The first trial presented in Berlin was the Phase I/II SOHO-01 trial which evaluated Bayer’s sevabertinib, a HER2 targeting tyrosine kinase inhibitor (TKI). In the treatment-naïve cohort (Cohort F) , the objective response rate (ORR) was 71% and the disease control rate (DCR) 89%. Median progression-free survival (PFS) was not yet estimable; however, 12-month PFS was 55%. Grade 3 or higher treatment-related adverse events (TRAEs) occurred in 21% of patients. Diarrhoea was the most common side effect, affecting 87% of patients at any grade, although these events were generally low-grade and did not result in any treatment discontinuations
Following SOHO-01, the Phase I Beamion Lung-1 study investigated Boehringer Ingelheim’s Hernexeos (zongertinib), a HER2-selective TKI, in the same population of treatment-naïve patients with HER2-activating mutations. In this trial, the ORR was 77% and the DCR 96%. As with sevabertinib, median PFS was not yet estimable, though the 6-month PFS rate was 79%. Grade 3 or higher TRAEs were observed in 18% of patients, and 54% experienced diarrhoea of any grade, again predominantly low grade and manageable with supportive care.
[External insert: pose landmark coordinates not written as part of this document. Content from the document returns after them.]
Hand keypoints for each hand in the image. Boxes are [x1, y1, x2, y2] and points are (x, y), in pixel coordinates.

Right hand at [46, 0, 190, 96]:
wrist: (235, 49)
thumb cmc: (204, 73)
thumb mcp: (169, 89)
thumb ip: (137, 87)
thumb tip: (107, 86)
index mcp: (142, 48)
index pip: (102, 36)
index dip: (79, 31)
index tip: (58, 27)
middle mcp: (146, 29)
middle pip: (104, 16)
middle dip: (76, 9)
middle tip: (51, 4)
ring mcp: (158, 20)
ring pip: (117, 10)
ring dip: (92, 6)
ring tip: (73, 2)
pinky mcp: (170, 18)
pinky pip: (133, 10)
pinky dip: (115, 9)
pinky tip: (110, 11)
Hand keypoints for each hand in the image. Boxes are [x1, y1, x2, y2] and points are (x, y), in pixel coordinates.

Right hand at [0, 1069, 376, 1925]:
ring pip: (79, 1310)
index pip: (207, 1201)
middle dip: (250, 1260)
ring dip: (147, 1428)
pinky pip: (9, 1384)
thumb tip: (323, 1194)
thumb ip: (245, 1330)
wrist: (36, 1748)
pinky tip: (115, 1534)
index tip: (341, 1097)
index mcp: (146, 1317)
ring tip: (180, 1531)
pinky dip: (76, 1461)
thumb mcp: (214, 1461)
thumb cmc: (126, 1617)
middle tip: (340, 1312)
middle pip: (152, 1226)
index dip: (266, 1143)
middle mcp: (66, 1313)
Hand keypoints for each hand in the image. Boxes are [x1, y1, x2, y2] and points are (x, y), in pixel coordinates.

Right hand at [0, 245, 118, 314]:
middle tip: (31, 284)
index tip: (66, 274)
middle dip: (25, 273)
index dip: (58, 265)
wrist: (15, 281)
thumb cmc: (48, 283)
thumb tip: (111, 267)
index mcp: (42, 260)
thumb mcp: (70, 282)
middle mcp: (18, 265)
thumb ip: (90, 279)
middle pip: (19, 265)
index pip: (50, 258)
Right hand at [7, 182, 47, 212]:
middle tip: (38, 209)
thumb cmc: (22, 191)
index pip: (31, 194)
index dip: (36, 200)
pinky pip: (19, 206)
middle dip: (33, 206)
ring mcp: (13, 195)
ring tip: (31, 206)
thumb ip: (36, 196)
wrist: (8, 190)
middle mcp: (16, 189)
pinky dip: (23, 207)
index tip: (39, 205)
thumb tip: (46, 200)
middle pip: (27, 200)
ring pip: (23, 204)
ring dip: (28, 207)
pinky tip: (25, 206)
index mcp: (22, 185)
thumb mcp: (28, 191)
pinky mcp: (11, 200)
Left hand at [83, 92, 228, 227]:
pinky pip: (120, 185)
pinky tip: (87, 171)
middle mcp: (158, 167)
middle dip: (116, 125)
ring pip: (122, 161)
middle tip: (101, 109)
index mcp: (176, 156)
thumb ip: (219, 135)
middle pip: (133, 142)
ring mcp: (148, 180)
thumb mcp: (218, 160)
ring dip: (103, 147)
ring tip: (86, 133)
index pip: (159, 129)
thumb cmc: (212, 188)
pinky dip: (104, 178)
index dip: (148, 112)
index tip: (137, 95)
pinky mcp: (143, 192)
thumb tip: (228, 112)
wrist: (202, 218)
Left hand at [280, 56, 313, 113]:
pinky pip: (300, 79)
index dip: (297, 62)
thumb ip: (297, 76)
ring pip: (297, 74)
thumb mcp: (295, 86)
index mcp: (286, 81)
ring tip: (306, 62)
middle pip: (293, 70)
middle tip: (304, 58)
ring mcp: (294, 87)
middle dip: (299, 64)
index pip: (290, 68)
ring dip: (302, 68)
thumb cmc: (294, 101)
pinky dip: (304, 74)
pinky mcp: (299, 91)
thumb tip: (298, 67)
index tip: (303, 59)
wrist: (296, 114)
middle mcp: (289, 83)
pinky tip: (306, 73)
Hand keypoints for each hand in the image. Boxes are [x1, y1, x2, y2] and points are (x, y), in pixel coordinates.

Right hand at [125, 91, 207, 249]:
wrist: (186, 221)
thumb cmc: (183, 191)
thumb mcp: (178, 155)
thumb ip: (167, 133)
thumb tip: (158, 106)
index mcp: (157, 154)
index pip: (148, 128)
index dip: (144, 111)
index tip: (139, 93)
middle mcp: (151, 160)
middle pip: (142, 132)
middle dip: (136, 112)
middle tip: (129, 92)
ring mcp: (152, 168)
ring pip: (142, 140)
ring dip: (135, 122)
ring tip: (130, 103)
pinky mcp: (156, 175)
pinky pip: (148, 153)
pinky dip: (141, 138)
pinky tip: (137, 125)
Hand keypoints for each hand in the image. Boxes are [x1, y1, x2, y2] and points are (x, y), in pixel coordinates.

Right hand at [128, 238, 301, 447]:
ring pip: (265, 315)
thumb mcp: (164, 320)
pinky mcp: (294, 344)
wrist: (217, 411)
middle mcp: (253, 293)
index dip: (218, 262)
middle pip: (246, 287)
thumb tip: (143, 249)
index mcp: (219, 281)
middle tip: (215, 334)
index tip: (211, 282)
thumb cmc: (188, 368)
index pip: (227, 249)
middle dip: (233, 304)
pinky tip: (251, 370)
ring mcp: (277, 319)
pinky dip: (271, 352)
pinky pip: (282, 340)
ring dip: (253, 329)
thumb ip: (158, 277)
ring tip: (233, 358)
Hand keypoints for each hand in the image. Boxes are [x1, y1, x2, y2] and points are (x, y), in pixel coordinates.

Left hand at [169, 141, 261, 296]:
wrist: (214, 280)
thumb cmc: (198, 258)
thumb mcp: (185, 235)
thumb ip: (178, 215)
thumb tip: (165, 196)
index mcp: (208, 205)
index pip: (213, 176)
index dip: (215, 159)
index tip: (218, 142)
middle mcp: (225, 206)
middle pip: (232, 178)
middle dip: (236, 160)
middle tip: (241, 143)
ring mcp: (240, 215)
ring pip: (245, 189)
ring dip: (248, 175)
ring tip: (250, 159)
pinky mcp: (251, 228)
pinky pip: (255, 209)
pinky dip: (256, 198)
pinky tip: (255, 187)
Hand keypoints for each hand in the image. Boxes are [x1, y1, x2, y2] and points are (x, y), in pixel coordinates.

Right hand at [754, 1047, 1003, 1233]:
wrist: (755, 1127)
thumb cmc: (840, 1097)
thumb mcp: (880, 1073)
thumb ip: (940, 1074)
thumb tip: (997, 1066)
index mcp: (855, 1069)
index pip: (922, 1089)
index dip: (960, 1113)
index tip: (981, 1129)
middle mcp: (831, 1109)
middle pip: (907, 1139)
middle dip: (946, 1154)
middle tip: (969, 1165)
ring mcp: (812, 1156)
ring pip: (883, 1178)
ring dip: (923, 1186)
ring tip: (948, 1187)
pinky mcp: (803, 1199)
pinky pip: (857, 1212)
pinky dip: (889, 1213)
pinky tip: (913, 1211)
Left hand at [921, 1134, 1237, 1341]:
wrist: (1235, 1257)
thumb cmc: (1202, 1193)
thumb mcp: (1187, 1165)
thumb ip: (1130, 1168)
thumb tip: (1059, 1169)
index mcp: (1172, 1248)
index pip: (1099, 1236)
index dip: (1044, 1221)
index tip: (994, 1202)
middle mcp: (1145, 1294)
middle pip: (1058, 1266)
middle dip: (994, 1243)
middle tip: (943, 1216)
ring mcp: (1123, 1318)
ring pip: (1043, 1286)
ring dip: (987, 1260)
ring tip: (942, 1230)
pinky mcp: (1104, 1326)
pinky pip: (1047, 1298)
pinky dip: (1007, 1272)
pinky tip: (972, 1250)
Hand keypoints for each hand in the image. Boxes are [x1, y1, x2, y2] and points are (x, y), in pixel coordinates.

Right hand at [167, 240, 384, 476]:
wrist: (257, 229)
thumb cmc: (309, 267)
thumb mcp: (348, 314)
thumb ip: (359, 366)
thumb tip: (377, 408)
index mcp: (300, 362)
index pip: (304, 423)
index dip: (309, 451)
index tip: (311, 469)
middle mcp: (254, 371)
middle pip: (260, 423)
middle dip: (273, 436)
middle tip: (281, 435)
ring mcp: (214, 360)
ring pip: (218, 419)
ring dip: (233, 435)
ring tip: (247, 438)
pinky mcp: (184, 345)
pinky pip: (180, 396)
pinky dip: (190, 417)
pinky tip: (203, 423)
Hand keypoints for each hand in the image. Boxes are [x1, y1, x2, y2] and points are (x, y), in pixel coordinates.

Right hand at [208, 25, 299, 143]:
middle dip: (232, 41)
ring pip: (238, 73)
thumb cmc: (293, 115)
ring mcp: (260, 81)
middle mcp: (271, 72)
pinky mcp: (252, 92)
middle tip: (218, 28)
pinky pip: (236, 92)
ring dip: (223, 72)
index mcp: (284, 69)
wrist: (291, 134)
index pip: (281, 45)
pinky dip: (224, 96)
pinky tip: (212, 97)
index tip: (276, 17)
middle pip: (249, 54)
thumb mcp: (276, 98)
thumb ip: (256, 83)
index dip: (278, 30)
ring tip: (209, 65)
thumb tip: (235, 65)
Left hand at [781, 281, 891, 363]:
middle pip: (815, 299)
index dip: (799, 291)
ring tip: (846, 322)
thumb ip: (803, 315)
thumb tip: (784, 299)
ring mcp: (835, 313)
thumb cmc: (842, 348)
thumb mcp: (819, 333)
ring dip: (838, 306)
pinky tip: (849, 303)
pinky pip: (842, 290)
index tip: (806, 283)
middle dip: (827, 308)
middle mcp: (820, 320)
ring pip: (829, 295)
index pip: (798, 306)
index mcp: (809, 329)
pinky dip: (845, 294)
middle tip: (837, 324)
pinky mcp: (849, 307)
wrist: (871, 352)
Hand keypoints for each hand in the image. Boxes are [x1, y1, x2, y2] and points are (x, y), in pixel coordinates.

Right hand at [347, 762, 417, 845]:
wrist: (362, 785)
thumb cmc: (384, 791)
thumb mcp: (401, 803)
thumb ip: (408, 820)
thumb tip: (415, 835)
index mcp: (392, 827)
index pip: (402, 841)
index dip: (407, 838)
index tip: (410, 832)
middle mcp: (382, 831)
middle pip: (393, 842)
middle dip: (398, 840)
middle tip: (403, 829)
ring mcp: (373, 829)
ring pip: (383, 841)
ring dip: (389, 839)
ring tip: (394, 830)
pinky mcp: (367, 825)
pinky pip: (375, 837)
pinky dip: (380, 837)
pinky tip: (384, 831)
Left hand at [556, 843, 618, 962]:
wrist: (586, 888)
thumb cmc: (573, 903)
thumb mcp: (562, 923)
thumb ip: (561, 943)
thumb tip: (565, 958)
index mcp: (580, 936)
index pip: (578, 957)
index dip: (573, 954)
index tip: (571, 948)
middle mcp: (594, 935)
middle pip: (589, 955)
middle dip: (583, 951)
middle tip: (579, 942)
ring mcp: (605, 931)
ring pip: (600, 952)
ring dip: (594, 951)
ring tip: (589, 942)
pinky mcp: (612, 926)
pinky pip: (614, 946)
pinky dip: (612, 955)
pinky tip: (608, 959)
Bayer and BI have reported broadly similar efficacy outcomes for sevabertinib and Hernexeos in HER2-mutant NSCLC. However Hernexeos appears to have a more favourable tolerability profile, particularly with respect to diarrhoea. Following its accelerated approval in the second-line HER2-mutant NSCLC setting in September 2025, Hernexeos is likely to benefit from increased physician familiarity with its safery and efficacy profile, which could translate into greater uptake.s becoming more familiar with the efficacy and safety profile increasing its prescriptions. According to GlobalData’s Non-small Cell Lung Cancer: Seven-Market Drug Forecast and Market Analysis, Hernexeos is projected to achieve $54 million in sales across the seven major markets (7MM: France, Germany, Italy, Japan, Spain, the UK and the US) by 2032 compared with $49 million for sevabertinib. The competition between the two agents is expected to remain fierce, but given the relatively small size of the HER2-mutant NSCLC population, the market is unlikely to sustain two major long-term competitors.